→ **Task to carry out**
The word "Cash" may appear in some lines of the data; copy every such line.

→ **Records to use**
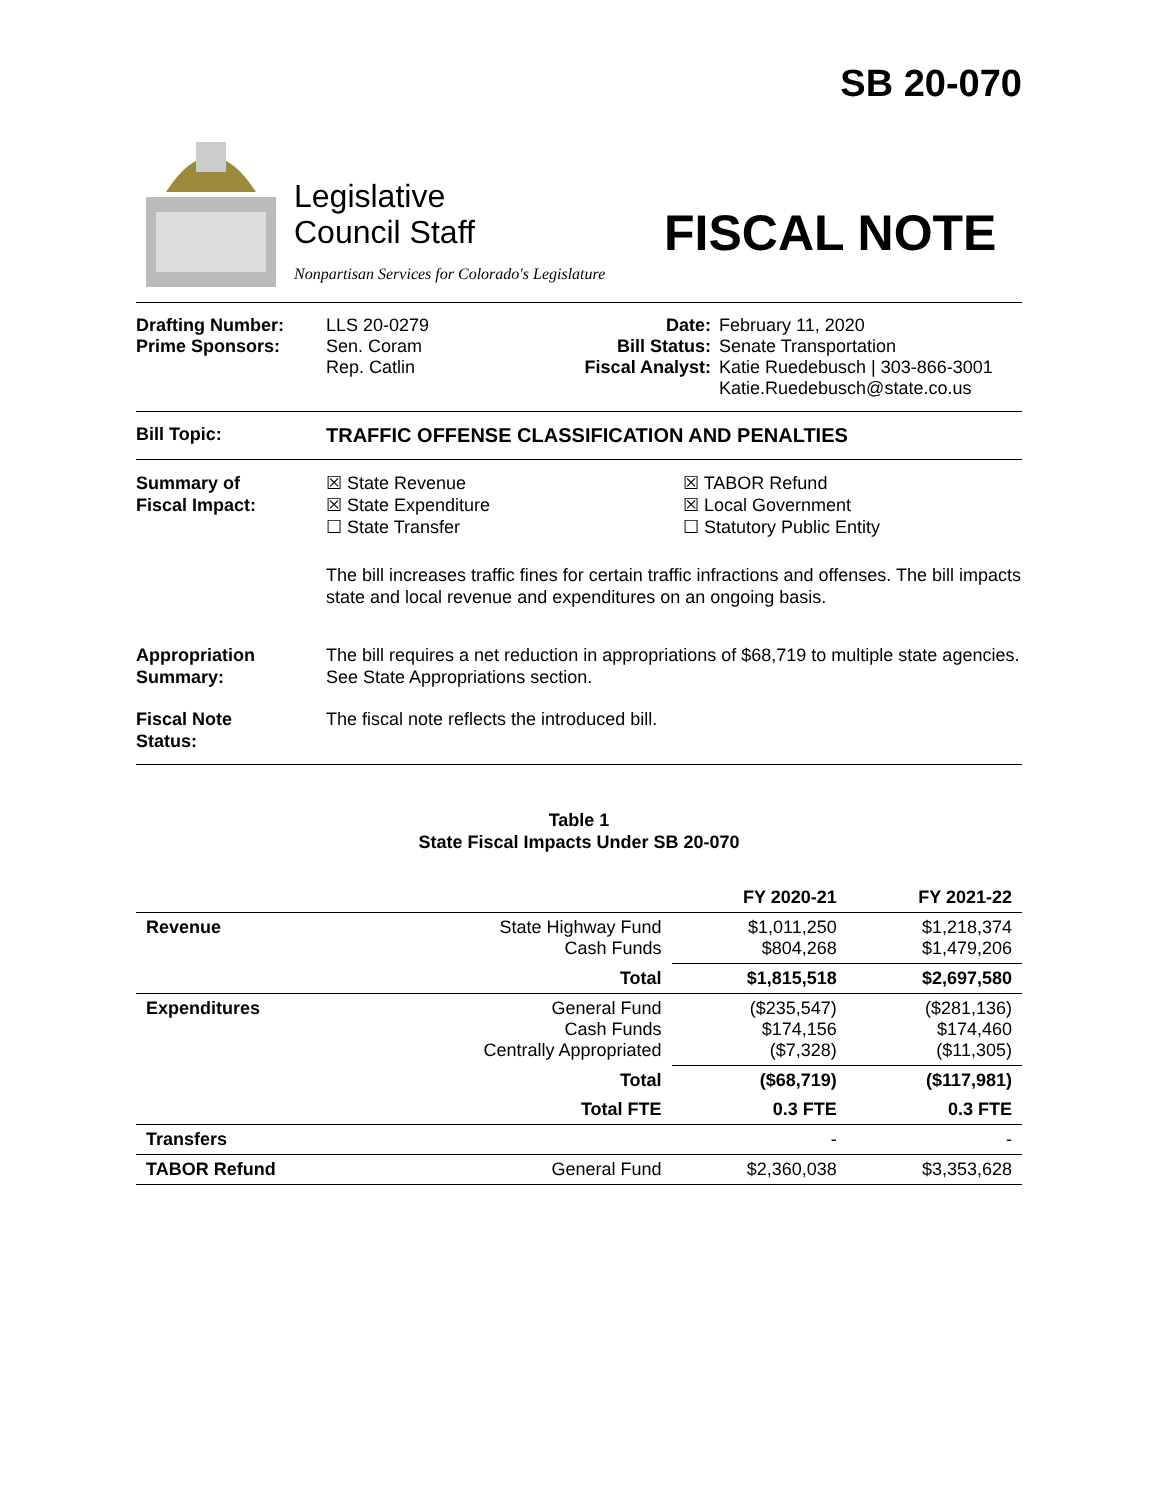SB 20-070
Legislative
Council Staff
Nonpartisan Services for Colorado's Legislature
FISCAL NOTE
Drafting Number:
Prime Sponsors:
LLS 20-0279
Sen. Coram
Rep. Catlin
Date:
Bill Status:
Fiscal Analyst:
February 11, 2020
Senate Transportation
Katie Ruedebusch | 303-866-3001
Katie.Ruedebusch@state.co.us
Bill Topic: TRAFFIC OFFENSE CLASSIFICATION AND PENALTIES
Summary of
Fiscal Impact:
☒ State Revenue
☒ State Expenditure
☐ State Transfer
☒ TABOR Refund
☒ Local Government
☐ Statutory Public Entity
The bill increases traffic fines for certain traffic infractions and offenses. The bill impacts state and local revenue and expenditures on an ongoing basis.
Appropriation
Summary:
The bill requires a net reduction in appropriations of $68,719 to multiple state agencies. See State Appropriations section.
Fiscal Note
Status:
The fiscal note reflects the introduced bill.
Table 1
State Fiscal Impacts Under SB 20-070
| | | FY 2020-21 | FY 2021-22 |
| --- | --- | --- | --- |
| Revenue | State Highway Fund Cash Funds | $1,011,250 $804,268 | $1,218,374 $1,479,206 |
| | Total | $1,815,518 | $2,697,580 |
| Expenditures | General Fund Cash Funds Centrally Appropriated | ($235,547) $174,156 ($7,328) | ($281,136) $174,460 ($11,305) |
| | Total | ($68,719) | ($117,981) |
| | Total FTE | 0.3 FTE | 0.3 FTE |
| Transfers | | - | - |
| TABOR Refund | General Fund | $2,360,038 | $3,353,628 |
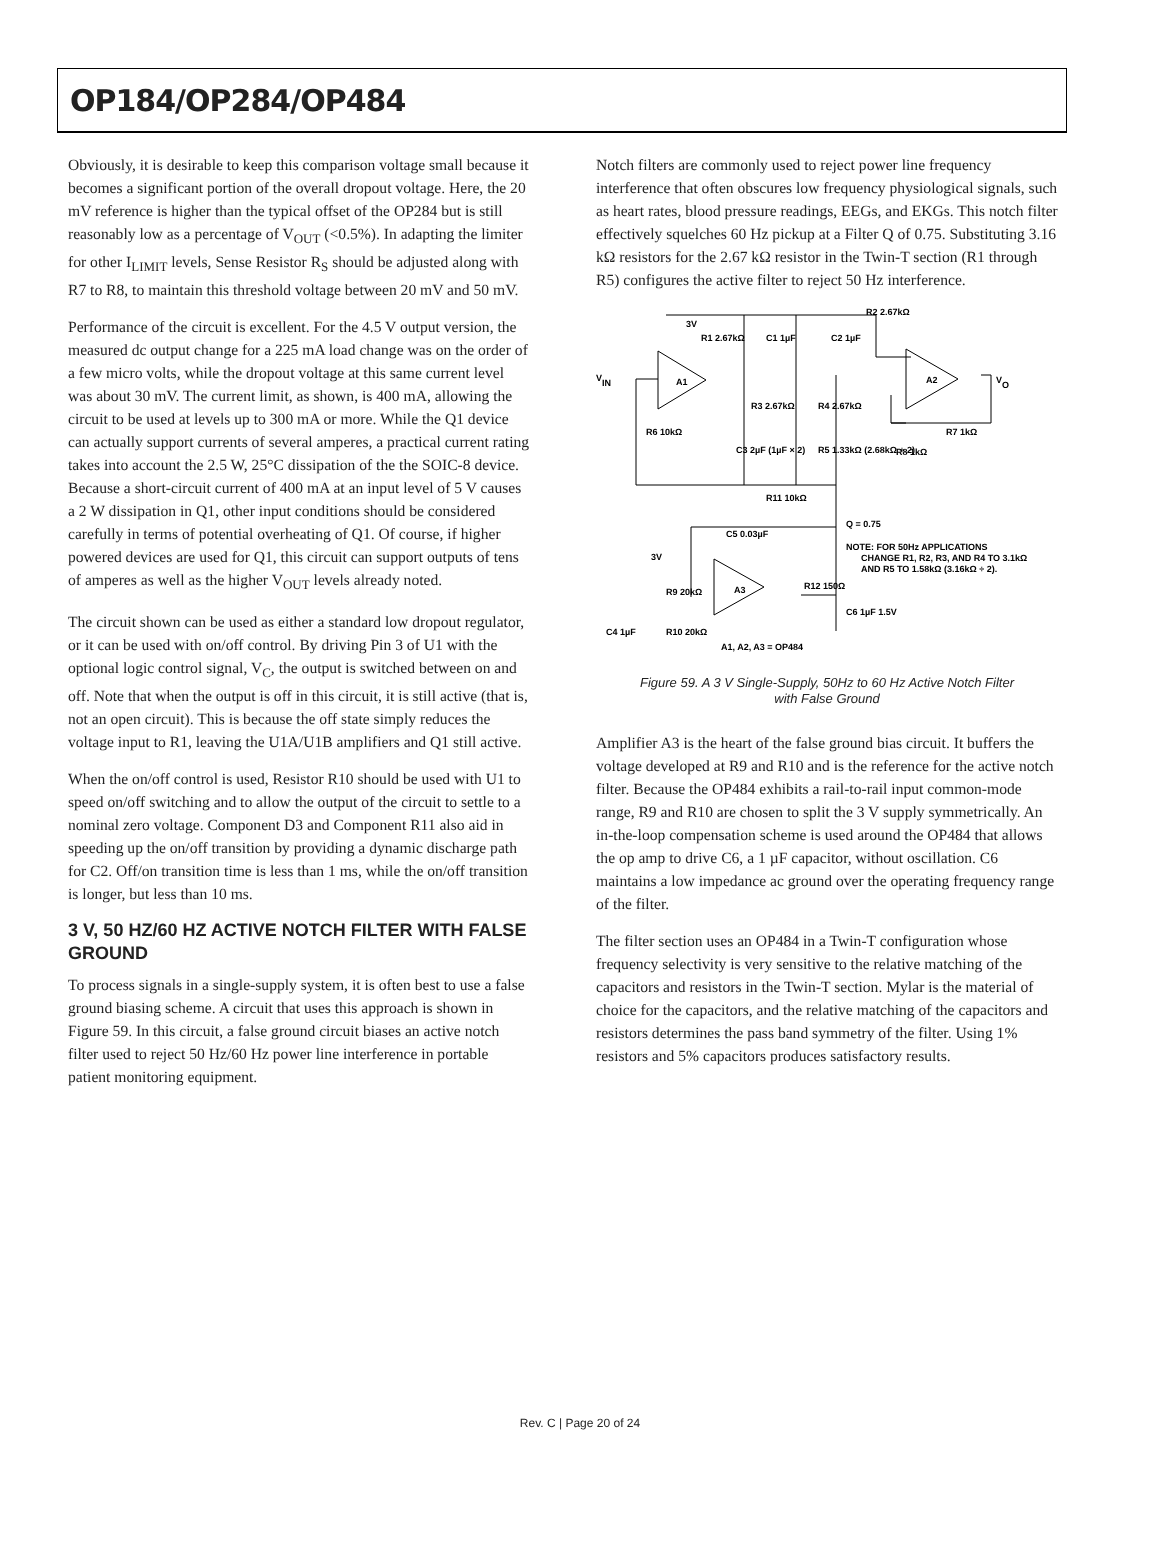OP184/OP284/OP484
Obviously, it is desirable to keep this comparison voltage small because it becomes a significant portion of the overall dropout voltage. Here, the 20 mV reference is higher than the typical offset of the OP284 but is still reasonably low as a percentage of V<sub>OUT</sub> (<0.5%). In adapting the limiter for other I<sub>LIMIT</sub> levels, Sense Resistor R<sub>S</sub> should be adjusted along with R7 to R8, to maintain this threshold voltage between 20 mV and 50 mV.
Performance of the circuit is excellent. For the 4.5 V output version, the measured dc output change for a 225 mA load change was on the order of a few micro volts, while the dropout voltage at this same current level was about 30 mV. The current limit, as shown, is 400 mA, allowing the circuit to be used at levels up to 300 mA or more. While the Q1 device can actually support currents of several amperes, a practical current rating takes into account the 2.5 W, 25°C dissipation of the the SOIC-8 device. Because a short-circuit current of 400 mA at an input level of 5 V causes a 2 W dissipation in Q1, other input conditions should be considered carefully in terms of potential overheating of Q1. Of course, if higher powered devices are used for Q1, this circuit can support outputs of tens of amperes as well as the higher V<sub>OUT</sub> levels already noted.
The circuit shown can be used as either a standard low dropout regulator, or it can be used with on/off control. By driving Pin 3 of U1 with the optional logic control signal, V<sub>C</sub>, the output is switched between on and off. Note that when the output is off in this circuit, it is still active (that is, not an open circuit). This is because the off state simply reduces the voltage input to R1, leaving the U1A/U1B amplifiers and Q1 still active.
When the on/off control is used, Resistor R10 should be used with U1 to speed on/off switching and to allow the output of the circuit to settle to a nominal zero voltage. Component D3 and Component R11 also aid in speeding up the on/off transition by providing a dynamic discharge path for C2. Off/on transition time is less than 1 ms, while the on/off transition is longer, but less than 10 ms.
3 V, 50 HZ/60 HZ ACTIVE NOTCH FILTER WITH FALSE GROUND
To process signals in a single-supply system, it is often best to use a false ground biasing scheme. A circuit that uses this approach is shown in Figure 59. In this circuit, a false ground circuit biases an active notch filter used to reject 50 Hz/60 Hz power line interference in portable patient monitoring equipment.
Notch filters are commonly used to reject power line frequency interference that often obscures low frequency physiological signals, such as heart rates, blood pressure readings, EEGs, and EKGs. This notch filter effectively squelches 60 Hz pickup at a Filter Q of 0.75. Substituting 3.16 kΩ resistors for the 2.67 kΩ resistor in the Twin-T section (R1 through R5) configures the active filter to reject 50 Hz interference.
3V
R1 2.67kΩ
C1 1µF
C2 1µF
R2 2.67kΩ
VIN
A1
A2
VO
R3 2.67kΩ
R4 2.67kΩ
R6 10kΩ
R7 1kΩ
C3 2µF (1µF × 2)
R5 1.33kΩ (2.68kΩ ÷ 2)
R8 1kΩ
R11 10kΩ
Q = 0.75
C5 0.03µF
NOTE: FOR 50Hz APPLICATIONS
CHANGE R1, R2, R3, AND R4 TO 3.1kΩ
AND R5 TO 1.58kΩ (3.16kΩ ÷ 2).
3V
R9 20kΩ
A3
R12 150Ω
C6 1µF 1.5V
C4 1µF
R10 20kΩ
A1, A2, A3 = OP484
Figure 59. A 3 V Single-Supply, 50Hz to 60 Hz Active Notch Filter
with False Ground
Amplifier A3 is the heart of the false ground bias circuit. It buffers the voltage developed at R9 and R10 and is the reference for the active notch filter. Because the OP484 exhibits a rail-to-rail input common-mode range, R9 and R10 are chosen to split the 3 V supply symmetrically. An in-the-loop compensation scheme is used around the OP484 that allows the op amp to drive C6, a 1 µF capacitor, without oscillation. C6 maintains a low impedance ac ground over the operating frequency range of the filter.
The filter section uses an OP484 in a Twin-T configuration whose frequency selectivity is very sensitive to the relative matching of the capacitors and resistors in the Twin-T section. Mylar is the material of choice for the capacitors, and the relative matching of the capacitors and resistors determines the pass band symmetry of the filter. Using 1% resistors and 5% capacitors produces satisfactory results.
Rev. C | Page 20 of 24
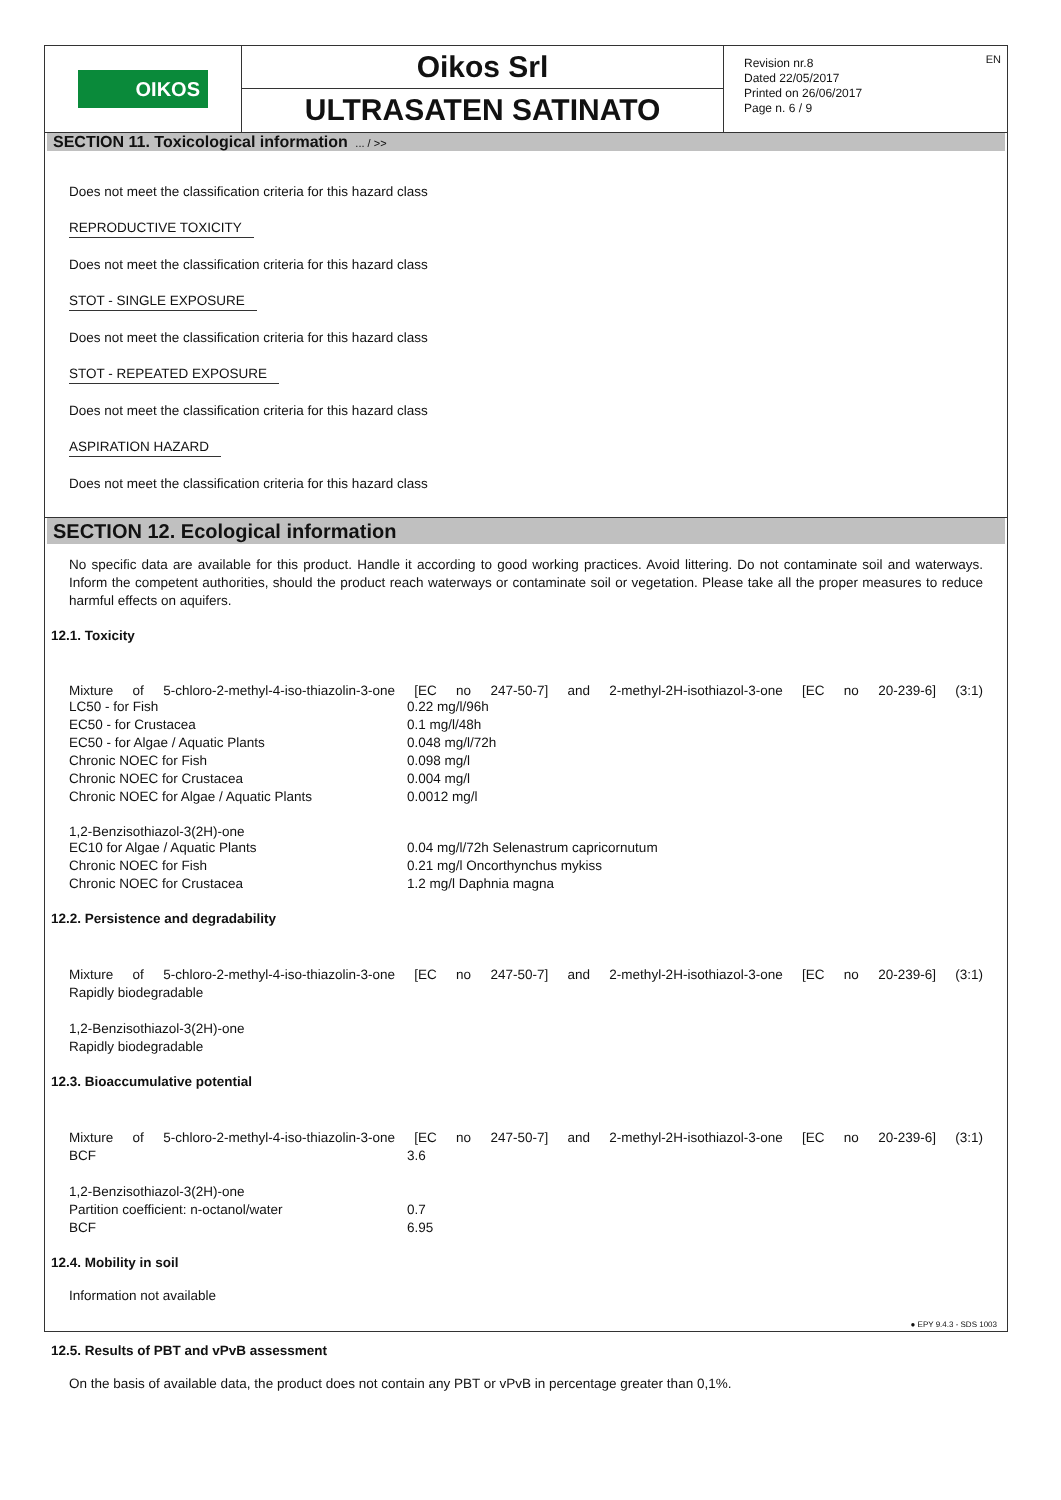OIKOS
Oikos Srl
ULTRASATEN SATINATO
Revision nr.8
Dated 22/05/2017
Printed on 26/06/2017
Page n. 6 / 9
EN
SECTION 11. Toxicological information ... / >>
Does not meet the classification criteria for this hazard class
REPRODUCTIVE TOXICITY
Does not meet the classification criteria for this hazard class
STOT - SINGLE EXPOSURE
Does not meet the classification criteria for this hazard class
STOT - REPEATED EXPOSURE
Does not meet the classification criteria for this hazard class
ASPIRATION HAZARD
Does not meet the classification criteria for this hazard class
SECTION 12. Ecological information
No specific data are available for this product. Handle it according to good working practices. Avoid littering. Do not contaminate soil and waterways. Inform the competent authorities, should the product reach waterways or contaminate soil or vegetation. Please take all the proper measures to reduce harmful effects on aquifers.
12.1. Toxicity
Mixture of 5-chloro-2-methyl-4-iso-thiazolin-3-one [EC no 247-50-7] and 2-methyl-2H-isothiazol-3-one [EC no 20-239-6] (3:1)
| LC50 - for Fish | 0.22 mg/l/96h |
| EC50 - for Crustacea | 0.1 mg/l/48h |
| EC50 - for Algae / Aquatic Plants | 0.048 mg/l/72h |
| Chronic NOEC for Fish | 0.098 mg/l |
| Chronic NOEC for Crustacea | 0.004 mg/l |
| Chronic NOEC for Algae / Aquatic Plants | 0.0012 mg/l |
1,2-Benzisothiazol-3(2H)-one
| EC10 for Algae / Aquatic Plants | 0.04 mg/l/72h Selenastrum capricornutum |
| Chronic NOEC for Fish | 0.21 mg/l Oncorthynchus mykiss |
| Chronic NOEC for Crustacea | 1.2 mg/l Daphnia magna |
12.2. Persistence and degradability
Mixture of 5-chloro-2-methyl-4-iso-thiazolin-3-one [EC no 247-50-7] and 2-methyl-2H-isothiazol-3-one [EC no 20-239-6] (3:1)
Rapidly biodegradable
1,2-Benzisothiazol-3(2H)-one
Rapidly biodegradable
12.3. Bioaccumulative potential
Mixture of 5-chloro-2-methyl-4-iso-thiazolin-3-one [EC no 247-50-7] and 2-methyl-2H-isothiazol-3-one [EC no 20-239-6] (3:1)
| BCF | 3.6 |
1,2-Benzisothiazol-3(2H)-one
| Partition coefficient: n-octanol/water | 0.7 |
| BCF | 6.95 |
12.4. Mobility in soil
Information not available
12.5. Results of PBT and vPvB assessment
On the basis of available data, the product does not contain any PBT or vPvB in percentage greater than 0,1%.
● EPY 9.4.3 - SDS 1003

→ **Written solution**
| Revenue | State Highway Fund Cash Funds | $1,011,250 $804,268 | $1,218,374 $1,479,206 |
| Expenditures | General Fund Cash Funds Centrally Appropriated | ($235,547) $174,156 ($7,328) | ($281,136) $174,460 ($11,305) |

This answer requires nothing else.